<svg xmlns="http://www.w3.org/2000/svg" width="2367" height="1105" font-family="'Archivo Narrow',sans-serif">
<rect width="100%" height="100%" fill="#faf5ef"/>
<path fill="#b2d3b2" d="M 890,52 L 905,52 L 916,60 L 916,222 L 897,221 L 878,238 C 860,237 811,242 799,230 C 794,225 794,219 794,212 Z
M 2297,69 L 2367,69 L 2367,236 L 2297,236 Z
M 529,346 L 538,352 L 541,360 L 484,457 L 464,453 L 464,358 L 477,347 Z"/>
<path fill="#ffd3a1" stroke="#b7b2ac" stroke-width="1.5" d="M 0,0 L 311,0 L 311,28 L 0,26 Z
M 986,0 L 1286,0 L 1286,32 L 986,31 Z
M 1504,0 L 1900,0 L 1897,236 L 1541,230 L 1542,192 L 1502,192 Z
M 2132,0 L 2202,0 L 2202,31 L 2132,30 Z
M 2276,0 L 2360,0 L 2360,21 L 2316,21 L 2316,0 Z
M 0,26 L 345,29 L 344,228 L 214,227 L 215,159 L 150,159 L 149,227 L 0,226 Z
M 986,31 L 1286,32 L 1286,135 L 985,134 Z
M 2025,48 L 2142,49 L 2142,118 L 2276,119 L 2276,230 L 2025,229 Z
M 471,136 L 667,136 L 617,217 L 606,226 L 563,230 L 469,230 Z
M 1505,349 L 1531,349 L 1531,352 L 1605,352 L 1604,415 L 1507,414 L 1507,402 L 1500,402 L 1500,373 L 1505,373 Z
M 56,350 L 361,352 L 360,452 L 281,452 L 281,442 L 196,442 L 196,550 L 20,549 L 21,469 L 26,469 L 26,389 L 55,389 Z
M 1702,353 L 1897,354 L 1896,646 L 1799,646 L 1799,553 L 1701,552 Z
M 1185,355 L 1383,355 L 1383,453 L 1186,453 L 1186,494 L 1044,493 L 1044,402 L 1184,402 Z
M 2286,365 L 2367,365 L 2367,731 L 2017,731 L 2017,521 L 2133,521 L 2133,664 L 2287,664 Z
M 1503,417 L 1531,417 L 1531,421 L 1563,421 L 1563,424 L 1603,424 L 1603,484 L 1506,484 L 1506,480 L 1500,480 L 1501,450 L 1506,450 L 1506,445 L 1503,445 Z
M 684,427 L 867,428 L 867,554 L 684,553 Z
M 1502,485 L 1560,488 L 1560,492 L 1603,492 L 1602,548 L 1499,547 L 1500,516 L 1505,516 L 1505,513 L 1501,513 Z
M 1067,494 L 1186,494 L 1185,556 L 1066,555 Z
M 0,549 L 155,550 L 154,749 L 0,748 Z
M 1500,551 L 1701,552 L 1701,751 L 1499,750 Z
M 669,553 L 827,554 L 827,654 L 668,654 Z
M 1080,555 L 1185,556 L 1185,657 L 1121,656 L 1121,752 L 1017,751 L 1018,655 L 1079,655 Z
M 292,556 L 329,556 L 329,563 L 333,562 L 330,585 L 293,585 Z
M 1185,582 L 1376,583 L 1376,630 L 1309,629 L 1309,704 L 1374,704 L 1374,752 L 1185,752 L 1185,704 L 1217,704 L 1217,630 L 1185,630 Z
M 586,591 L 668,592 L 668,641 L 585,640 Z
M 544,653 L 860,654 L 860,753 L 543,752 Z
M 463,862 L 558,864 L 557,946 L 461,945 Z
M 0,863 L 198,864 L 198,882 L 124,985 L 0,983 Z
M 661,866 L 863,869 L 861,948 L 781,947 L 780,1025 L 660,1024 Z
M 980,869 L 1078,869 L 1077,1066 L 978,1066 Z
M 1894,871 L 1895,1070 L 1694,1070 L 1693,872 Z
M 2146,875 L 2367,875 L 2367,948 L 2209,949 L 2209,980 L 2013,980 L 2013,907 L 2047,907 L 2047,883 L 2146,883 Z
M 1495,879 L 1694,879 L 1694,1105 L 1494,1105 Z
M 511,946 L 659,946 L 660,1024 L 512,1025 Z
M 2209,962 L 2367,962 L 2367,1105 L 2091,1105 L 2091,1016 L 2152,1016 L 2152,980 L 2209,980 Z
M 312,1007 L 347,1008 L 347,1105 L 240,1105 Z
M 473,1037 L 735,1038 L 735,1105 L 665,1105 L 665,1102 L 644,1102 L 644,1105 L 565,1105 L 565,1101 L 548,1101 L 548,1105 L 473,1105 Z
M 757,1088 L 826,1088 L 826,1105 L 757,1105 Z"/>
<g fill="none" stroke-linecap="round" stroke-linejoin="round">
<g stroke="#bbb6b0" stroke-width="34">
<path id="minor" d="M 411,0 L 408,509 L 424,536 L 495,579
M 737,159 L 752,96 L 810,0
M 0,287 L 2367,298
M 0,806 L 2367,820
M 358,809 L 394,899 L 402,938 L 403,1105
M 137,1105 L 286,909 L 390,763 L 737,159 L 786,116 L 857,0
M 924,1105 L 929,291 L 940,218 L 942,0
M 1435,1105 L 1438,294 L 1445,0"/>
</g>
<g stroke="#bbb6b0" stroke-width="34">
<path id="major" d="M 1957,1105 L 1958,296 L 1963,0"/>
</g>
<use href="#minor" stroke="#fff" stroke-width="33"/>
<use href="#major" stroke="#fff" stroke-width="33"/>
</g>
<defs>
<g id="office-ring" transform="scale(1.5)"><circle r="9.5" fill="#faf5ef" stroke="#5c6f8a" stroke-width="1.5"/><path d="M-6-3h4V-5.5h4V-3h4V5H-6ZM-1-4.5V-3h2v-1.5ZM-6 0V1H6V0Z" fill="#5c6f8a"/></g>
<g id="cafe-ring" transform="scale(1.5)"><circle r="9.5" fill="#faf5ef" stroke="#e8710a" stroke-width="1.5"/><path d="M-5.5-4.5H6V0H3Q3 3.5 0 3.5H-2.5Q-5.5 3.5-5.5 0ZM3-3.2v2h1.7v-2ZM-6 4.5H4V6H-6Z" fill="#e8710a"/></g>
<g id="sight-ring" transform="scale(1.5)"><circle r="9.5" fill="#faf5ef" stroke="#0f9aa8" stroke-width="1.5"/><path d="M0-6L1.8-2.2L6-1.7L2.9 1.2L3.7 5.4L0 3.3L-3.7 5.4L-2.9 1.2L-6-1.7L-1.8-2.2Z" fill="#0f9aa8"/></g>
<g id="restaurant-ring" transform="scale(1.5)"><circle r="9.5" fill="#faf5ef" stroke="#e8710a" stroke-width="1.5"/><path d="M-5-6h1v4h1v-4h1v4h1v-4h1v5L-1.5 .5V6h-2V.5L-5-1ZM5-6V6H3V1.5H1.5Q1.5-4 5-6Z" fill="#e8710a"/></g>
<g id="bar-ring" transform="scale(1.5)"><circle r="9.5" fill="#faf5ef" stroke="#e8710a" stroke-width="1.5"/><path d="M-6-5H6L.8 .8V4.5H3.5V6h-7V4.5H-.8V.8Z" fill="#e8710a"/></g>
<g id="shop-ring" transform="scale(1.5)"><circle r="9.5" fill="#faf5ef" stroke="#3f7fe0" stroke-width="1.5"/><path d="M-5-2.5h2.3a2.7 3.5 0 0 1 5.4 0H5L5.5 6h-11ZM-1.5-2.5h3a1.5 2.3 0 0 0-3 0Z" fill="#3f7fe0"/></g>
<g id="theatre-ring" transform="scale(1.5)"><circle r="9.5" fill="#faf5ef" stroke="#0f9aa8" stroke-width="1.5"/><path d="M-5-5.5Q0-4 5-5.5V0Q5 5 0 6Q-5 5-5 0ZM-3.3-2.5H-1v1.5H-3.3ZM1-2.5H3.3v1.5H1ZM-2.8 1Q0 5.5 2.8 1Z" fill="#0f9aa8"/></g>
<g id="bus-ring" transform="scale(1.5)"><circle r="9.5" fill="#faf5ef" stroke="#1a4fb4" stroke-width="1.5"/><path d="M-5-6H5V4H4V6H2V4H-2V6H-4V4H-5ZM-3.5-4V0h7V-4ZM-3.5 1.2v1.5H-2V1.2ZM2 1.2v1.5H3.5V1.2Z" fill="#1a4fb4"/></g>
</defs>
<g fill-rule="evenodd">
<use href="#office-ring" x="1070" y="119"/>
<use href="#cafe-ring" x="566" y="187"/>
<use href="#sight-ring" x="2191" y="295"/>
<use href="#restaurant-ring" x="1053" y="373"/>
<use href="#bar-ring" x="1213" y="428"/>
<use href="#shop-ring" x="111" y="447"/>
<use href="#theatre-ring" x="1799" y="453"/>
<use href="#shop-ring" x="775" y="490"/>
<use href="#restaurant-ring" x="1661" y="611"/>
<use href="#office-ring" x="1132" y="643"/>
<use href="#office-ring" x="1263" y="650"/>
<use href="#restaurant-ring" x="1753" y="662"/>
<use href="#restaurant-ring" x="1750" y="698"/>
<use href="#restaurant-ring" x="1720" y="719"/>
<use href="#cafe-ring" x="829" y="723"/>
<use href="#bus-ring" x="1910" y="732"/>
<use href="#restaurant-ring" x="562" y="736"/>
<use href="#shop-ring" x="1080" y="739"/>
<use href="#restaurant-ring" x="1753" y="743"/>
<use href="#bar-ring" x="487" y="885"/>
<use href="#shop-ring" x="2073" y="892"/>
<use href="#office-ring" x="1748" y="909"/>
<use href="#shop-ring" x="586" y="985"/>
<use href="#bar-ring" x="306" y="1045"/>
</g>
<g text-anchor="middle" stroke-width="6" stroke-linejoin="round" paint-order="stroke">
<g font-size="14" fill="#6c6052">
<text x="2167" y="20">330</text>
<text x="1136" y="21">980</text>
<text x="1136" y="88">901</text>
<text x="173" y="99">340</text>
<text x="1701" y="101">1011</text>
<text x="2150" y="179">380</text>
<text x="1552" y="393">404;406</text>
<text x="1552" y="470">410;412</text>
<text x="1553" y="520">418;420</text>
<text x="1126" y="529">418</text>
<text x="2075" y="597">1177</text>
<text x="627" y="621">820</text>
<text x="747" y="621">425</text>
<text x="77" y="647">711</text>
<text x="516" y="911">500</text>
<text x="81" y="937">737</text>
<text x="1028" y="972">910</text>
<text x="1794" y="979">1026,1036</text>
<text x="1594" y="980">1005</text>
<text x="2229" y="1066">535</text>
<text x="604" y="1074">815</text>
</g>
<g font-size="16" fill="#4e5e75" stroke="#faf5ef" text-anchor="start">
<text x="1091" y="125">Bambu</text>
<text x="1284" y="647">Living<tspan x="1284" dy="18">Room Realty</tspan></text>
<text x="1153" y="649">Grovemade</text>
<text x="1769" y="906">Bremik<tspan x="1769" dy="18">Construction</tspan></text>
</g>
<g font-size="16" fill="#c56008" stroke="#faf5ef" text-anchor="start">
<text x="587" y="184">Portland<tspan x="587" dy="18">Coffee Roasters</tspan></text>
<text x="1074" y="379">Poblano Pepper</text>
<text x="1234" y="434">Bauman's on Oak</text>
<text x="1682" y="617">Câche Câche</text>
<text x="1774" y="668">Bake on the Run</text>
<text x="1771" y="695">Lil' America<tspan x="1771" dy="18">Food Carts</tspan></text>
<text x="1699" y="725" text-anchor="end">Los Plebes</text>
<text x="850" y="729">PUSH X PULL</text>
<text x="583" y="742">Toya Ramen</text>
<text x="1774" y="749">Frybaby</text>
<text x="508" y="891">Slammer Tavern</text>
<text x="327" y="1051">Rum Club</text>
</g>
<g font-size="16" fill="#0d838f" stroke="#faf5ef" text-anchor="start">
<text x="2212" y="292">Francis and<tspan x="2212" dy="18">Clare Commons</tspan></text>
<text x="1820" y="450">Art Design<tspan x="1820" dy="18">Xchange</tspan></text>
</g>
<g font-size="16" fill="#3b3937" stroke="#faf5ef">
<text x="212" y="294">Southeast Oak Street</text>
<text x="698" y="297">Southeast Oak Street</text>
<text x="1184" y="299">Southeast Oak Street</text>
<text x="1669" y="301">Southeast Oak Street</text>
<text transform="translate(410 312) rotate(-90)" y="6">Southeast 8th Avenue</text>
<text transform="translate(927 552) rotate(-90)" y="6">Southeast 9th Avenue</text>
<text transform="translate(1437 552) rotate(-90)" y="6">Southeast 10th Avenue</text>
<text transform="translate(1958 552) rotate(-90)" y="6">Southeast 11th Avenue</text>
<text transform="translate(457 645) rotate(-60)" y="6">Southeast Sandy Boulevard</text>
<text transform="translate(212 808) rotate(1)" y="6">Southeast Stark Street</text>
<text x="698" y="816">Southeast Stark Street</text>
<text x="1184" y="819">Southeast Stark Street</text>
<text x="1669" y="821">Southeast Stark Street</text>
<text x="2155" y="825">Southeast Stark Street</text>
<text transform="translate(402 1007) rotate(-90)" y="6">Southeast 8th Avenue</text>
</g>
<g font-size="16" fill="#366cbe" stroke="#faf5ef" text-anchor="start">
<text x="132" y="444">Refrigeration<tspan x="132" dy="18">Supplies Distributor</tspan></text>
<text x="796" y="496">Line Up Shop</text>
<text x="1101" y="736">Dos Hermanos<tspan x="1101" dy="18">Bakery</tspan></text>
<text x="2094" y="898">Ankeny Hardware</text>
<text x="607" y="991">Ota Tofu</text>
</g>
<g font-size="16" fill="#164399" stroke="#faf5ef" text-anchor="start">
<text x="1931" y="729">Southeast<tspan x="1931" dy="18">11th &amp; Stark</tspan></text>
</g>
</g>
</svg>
...
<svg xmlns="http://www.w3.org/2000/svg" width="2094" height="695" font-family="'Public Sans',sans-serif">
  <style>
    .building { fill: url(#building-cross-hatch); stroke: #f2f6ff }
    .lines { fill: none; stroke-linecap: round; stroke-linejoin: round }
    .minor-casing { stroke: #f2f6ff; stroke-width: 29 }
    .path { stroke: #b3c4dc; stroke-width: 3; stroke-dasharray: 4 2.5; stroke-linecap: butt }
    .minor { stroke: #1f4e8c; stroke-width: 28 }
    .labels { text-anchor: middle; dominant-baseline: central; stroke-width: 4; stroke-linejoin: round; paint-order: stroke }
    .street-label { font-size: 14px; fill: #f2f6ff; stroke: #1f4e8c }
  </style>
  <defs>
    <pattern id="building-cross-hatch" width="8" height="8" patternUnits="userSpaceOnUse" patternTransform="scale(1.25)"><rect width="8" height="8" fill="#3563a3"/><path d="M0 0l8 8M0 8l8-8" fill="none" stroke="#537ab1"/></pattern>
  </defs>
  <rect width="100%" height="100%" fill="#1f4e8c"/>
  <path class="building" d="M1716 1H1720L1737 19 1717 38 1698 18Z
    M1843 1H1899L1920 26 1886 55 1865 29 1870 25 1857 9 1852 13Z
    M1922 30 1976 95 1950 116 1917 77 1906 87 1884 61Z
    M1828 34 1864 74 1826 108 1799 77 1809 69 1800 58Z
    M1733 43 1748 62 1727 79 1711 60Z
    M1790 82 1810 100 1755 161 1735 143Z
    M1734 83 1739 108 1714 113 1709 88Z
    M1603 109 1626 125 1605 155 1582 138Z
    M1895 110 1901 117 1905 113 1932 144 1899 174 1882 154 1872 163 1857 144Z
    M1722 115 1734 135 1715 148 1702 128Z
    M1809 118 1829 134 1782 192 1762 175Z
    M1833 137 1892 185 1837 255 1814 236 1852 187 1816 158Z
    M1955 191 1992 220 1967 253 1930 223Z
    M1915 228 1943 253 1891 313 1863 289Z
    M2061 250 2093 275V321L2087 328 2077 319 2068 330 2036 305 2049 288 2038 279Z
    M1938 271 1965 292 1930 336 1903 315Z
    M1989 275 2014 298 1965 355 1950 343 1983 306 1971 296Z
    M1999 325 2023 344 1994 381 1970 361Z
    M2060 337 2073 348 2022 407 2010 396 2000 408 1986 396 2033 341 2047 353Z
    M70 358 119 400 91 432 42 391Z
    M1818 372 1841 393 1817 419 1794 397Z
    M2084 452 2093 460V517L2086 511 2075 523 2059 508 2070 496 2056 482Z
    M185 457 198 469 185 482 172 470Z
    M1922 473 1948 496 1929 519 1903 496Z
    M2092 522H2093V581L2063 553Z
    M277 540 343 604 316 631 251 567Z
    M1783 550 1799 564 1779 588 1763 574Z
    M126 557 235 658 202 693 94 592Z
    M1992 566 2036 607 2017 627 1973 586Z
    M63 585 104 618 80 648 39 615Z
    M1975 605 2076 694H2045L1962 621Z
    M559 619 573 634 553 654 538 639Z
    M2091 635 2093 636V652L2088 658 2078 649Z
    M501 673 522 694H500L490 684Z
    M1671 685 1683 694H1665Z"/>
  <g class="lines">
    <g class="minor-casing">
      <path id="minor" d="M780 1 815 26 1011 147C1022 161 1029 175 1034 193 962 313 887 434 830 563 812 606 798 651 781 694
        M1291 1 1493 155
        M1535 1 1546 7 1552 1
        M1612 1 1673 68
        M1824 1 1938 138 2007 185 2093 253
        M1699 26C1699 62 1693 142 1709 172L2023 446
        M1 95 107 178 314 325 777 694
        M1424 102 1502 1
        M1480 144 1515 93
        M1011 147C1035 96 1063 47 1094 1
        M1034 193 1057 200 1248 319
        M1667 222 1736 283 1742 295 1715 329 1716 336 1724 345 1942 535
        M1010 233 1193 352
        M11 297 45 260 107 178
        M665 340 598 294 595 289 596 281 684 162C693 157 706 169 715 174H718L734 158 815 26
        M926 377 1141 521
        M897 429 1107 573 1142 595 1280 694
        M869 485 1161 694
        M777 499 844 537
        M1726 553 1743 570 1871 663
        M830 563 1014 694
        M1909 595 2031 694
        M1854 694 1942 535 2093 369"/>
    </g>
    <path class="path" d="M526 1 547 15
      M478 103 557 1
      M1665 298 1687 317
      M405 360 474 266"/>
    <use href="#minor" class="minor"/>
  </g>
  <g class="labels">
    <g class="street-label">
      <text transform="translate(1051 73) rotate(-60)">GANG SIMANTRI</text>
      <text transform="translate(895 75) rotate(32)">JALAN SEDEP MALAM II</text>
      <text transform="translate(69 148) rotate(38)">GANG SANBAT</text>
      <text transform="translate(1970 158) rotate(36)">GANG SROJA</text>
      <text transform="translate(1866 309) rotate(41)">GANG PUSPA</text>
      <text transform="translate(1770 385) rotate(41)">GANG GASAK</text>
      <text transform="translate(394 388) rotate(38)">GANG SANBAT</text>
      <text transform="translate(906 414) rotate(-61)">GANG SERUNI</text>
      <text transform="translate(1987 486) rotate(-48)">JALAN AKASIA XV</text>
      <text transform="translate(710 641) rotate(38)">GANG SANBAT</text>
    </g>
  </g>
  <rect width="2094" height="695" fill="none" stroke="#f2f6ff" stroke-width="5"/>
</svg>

*Exercise details*: Scan the records for the word "lines" and copy every line where it is found.

*Answer for the task*:
    .lines { fill: none; stroke-linecap: round; stroke-linejoin: round }
  <g class="lines">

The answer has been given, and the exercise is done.